The vote was unanimous.
Police and fire department personnel had to clear the corridors of city hall after the crowd swelled out of the city council chamber.
At next week’s meeting, it is expected the City Council will also approve the transfer of the funds which were requested by the school department to stave off steep cuts and termination of key services due to a shortfall of state and local funding.
“I am very pleased with the outcome of this evening’s public hearing,” said Superintendent of Schools Fred Foresteire.
“The School Department needs every dime of that money to move forward with the gains being made in our public schools,” he added.

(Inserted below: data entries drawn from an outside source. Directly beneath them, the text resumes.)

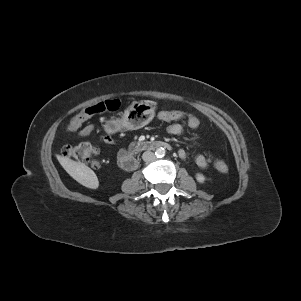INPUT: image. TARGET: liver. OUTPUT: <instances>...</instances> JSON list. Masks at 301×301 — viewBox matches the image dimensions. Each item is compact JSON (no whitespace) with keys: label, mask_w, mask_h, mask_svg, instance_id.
I'll return each instance as SVG.
<instances>
[{"label":"liver","mask_w":301,"mask_h":301,"mask_svg":"<svg viewBox=\"0 0 301 301\" xmlns=\"http://www.w3.org/2000/svg\"><path fill=\"white\" fill-rule=\"evenodd\" d=\"M57 159L65 171L77 182L90 189L98 188V178L88 166L60 155H57Z\"/></svg>","instance_id":"6515ba94"}]
</instances>
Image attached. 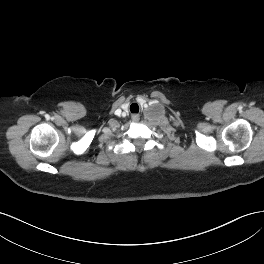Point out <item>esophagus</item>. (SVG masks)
Wrapping results in <instances>:
<instances>
[{
    "instance_id": "esophagus-1",
    "label": "esophagus",
    "mask_w": 264,
    "mask_h": 264,
    "mask_svg": "<svg viewBox=\"0 0 264 264\" xmlns=\"http://www.w3.org/2000/svg\"><path fill=\"white\" fill-rule=\"evenodd\" d=\"M132 119H133V121H138L139 116L137 114H134V115H132Z\"/></svg>"
}]
</instances>
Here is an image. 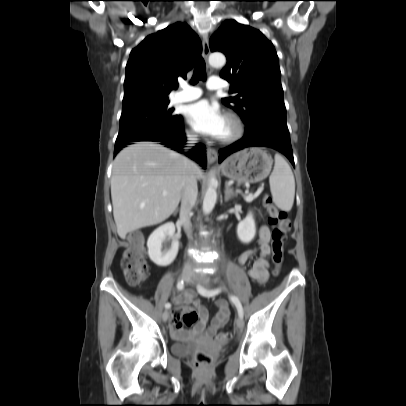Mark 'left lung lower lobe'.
<instances>
[{
    "mask_svg": "<svg viewBox=\"0 0 406 406\" xmlns=\"http://www.w3.org/2000/svg\"><path fill=\"white\" fill-rule=\"evenodd\" d=\"M259 145L283 153L295 166L287 125L272 120L255 121L247 125L242 139L219 151V162L243 148Z\"/></svg>",
    "mask_w": 406,
    "mask_h": 406,
    "instance_id": "1",
    "label": "left lung lower lobe"
}]
</instances>
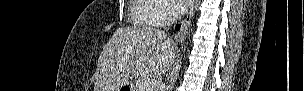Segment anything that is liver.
Here are the masks:
<instances>
[{
	"instance_id": "6515ba94",
	"label": "liver",
	"mask_w": 304,
	"mask_h": 91,
	"mask_svg": "<svg viewBox=\"0 0 304 91\" xmlns=\"http://www.w3.org/2000/svg\"><path fill=\"white\" fill-rule=\"evenodd\" d=\"M176 51L162 30L119 28L100 53L94 91H119L131 78L161 75L174 64Z\"/></svg>"
}]
</instances>
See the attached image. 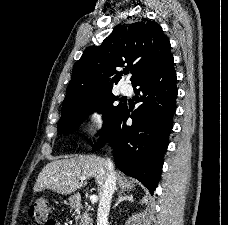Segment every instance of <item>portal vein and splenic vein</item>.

In fact, the schools need approximately $1.5 million in additional funding to meet its budgetary needs for 2012.
With the efforts of State Senator Sal DiDomenico and Mayor Carlo DeMaria and with the Medicare reimbursement expected by the city, that number should be reached.
Mayor DeMaria opened the convention by speaking strongly in favor of the motion for the free cash transfer.
“There is a real and compelling need for this transfer of funds to the school department,” he told the crowd and later told the Independent. “I’ve met with state officials and they’ve told me they will take my request for further funding seriously,” he added.
Several local residents spoke at the meeting urging the council and the aldermen to vote affirmatively for the funding transfer from free cash.
“It is the responsibility of the aldermen and Council to support and to take care of the children of this community,” said Johanne Delerme-Joseph, President of Parent Advisory Committee. “All the students need help, not just special education students. Everyone,” she said.
Richard Liston, a retired schoolteacher who works as a teacher’s aide in the Webster School Special Education Program agreed.
“I have seen the progress of young people in Everett over the years. I am impressed with how much is done in the preschool program. The teachers work hard and this is evident in the success of the students,” he added.
At the alderman’s meeting only two aldermen spoke against the measure. Aldermen Sal Sachetta and Mike Marchese both questioned the wisdom of the city giving up its free cash for the public schools.
Both men were booed by the large crowd. However, both men later voted for the transfer.
Alderman Joe McGonagle led the convention. He voted in favor of the free cash transfer and supported it as well.
City records reveal that during the past decade, free cash funds have been transferred to police and fire public safety agencies as well as others to the tune of $17 million.
Only $3 million in free cash has been handed to the school department.